Wer der eigentliche Bösewicht ist, wird in »Windfall« schnell klar: Der Einbrecher ist es nicht.

Netflix legt sich gerade richtig ins Zeug, um im anspruchsvollen Filmsegment mitzumischen und auch jenseits seiner vor allem massentauglichen Serienformate erfolgreich zu sein. Dass das ein Stück weit funktioniert, zeigt eine ganze Reihe Nominierungen durchaus sehenswerter Spielfilme und Dokus für den diesjährigen Oscar. Aber der minimalistische und dramaturgisch kondensierte Arthousefilm, der mehr an Theater als an Kino erinnert und für gängige Sehgewohnheiten eher anstrengend ist, gehört nicht gerade zum Stehsatz der Streaming-Plattform.

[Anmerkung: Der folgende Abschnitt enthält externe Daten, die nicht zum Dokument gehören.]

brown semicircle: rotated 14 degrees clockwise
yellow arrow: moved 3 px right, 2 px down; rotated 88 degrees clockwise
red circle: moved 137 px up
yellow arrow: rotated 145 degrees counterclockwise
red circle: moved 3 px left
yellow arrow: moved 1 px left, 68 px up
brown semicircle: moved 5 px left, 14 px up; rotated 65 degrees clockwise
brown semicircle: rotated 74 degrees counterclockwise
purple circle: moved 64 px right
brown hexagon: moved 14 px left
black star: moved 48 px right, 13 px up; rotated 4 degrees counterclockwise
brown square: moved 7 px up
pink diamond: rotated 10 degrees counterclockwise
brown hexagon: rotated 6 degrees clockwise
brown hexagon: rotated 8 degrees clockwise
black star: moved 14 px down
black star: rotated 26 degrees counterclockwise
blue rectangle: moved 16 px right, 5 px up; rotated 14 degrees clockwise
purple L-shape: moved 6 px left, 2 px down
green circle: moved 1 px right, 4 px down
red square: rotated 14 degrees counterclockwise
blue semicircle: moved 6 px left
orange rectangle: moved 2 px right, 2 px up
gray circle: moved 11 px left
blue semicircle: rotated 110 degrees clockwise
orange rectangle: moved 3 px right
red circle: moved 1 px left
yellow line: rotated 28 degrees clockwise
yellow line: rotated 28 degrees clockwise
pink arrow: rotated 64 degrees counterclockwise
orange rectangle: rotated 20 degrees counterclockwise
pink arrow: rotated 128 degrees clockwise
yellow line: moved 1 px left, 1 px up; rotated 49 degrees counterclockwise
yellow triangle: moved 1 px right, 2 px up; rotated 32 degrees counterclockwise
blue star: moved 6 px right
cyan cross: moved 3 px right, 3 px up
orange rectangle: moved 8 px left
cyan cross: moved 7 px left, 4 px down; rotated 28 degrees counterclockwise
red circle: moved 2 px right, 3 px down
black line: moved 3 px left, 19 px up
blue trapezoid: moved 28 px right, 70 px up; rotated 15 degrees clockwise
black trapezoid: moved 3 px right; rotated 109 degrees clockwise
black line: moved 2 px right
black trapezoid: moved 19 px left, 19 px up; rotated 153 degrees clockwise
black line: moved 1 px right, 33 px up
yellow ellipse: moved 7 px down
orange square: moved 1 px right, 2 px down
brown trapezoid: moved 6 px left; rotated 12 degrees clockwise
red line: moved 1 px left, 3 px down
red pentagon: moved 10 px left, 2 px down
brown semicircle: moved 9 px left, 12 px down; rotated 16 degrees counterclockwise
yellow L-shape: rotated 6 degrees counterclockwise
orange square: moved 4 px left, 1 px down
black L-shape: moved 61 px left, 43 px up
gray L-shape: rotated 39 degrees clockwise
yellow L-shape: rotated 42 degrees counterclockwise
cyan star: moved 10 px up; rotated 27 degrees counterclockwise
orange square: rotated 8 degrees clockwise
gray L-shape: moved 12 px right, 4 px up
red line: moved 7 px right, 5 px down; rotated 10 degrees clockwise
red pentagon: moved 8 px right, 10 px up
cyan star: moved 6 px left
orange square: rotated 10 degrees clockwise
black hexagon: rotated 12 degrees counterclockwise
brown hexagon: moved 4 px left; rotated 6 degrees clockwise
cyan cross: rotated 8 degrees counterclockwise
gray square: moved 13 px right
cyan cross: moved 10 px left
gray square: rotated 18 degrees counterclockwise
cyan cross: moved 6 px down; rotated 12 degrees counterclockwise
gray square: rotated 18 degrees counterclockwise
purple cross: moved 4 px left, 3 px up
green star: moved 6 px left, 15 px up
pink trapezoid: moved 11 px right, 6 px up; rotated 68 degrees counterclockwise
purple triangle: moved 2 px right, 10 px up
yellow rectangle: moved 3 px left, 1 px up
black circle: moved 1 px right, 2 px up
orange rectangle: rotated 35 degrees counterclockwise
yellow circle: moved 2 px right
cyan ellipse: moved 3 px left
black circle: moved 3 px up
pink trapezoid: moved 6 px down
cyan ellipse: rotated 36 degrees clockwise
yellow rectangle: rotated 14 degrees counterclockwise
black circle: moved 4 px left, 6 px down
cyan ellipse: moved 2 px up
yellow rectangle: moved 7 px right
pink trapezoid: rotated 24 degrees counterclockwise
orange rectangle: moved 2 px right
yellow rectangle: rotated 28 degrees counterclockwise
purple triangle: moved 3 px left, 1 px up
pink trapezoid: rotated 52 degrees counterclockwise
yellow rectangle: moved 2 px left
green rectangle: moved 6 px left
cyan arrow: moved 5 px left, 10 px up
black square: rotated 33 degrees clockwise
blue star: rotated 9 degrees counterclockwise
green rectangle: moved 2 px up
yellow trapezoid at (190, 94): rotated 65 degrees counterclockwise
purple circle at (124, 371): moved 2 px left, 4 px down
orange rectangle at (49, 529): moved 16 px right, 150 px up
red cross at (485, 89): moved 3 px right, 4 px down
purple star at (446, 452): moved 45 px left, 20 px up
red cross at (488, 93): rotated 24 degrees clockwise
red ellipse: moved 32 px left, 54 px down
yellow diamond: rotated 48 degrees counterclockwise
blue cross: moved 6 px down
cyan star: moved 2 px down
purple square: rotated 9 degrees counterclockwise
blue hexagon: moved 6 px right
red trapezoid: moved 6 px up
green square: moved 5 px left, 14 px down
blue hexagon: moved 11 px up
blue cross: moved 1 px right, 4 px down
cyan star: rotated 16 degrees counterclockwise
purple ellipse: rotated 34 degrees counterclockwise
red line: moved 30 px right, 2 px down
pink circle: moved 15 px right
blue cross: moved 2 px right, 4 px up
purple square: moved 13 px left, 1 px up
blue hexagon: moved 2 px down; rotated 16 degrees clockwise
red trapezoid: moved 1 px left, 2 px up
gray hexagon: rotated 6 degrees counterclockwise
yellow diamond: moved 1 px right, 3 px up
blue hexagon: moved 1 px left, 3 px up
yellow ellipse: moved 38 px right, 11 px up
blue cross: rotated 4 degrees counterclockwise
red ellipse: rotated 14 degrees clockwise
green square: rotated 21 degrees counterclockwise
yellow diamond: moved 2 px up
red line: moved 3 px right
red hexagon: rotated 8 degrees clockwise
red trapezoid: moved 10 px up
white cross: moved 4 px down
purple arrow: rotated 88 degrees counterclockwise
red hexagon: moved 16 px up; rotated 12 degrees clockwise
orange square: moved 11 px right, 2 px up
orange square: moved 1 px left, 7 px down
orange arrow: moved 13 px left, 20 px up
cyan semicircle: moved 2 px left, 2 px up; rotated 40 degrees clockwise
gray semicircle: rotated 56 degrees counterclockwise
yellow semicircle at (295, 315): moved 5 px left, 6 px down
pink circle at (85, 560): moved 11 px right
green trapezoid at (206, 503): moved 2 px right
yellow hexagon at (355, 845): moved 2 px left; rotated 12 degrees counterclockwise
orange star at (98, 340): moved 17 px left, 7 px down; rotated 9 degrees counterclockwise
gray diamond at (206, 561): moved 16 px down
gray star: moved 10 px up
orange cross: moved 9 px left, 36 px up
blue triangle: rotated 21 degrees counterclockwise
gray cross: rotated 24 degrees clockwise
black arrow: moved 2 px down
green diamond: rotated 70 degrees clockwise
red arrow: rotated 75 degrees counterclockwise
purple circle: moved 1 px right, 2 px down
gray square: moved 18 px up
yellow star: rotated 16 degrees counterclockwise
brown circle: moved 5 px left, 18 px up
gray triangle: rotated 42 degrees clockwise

Mit »Windfall«, dem dritten Spielfilm des auf anspruchsvolle Absurditäten spezialisierten Regisseurs Charlie McDowell, wartet Netflix nun mit einem dicht inszenierten, kammerspielartigen Drama um den gescheiterten Einbruch in eine Villa und eine Geiselnahme auf. Der namenlose und eher unbeholfene Einbrecher (genial gespielt von Jason Segel) will eigentlich nur eine leer stehende Wochenendvilla im ländlichen Nirgendwo inmitten verlassener Orangenhaine ausrauben, als er plötzlich von den anreisenden Eigentümern überrascht wird. Der namenlose Ehemann (Jesse Plemons), ein Multimillionär aus der Tech-Branche und seine ebenfalls namenlose Ehefrau (Lily Collins) sind plötzlich Gefangene und beginnen notgedrungen mit dem Einbrecher zu verhandeln.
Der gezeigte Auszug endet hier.